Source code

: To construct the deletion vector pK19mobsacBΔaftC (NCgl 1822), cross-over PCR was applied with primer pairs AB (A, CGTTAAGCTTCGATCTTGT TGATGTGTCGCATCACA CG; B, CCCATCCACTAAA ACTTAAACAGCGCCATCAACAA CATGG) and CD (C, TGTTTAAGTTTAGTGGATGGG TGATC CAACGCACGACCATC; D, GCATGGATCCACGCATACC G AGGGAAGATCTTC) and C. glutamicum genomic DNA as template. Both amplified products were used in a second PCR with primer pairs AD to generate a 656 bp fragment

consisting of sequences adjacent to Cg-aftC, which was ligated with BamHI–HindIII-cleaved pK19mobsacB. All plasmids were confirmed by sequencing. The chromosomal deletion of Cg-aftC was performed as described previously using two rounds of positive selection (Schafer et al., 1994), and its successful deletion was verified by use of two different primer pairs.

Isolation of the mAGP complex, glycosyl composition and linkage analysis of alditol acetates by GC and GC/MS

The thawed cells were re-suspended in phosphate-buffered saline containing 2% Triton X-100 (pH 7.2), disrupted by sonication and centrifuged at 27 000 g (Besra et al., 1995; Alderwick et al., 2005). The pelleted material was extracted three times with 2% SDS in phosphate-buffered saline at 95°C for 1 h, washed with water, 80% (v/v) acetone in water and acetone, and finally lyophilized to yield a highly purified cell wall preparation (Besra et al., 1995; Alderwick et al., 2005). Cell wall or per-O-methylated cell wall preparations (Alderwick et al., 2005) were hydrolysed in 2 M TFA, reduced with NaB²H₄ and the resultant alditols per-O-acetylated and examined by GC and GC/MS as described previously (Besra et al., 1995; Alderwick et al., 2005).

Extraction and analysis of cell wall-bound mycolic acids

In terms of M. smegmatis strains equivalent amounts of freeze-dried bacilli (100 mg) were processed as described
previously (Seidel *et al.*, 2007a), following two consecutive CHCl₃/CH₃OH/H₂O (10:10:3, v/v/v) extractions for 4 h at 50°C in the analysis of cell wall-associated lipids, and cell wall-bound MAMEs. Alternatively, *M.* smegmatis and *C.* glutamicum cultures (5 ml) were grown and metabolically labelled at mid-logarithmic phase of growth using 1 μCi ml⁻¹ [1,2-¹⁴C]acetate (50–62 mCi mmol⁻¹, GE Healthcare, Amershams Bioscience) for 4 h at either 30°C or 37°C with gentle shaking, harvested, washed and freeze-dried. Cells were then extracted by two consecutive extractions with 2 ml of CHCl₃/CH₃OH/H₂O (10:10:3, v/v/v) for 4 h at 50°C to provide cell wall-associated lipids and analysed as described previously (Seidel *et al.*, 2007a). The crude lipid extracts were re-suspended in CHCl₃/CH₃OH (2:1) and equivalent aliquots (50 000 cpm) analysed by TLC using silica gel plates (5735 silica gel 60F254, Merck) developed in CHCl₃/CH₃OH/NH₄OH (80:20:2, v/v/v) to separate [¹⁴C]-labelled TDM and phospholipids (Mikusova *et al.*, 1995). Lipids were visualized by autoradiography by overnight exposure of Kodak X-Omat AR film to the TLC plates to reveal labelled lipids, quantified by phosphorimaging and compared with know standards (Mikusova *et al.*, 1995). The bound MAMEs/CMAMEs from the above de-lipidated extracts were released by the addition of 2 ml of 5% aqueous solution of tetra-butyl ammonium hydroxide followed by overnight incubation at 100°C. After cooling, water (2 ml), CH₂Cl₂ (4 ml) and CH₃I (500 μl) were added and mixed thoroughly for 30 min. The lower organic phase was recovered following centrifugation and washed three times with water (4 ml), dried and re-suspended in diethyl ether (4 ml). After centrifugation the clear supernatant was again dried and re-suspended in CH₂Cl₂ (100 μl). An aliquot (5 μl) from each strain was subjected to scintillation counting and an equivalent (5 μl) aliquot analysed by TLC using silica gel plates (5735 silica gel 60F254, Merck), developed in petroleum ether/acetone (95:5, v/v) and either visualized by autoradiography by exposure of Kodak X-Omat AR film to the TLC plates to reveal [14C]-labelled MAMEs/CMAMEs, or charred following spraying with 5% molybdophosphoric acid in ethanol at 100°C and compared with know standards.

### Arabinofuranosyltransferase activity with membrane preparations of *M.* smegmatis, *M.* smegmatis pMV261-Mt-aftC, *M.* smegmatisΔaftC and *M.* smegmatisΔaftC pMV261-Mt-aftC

● ● ●

### Problem requirements:
Repeat, character for character, the lines of the material above from the line with "Extraction and analysis" through the line with "In terms of".

### Response to this task:
Extraction and analysis of cell wall-bound mycolic acids

In terms of M. smegmatis strains equivalent amounts of freeze-dried bacilli (100 mg) were processed as described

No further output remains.